EXERCISE PROMPT
Could you transcribe every record below exactly, leaving out any pictures?

RECORDS SUPPLIED
=== Begin Enclosure ===
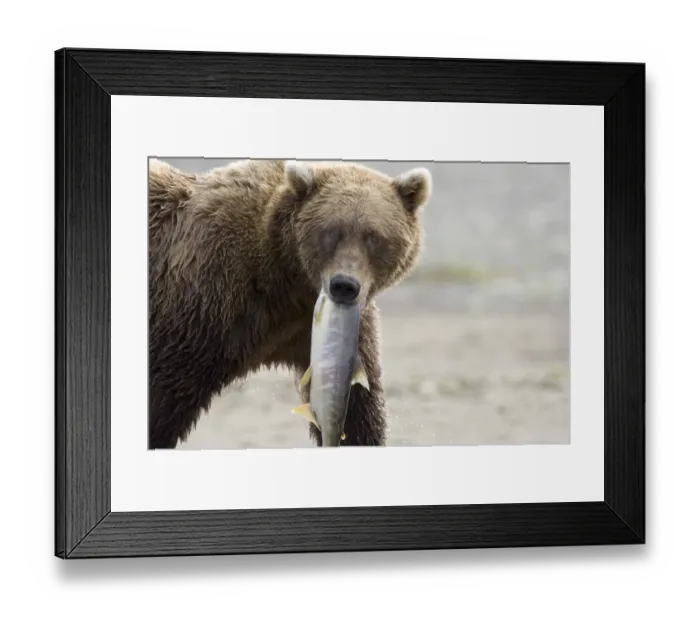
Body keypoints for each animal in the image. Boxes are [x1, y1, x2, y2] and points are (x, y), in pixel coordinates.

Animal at [148, 157, 432, 449]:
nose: (344, 285)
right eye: (331, 233)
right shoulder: (205, 303)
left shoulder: (319, 329)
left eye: (373, 237)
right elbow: (167, 392)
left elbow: (360, 405)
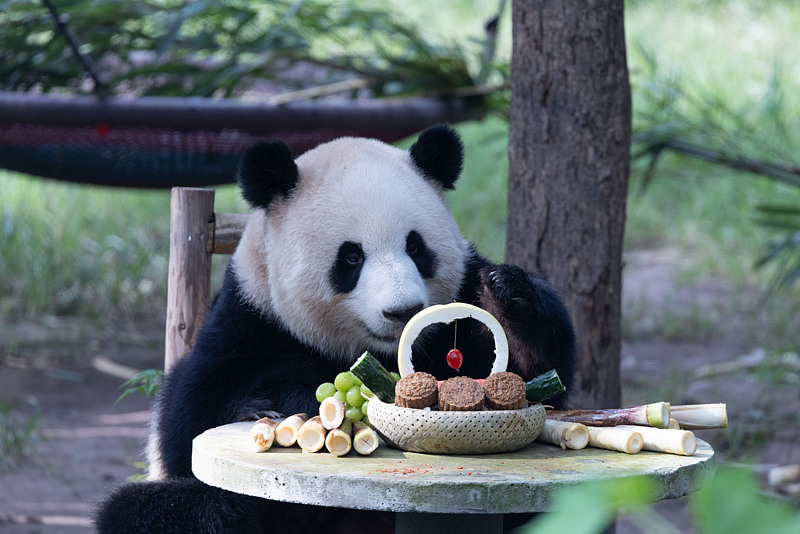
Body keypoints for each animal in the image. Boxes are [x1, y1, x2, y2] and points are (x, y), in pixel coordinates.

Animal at [95, 125, 576, 534]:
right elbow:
=== End Enclosure ===
FINISHED TASK
Body keypoints for each animal in the image. Boxes are [x1, y1, x2, y2] and points are (x, y), in pixel coordinates.

Animal at [148, 157, 432, 449]:
nose: (344, 285)
right eye: (331, 233)
right shoulder: (205, 303)
left shoulder: (319, 329)
left eye: (373, 237)
right elbow: (167, 392)
left elbow: (360, 405)
Body keypoints for each animal in the image. Boxes are [x1, y1, x2, y2] and points are (x, y), in pixel coordinates.

Animal at [95, 125, 576, 534]:
right elbow:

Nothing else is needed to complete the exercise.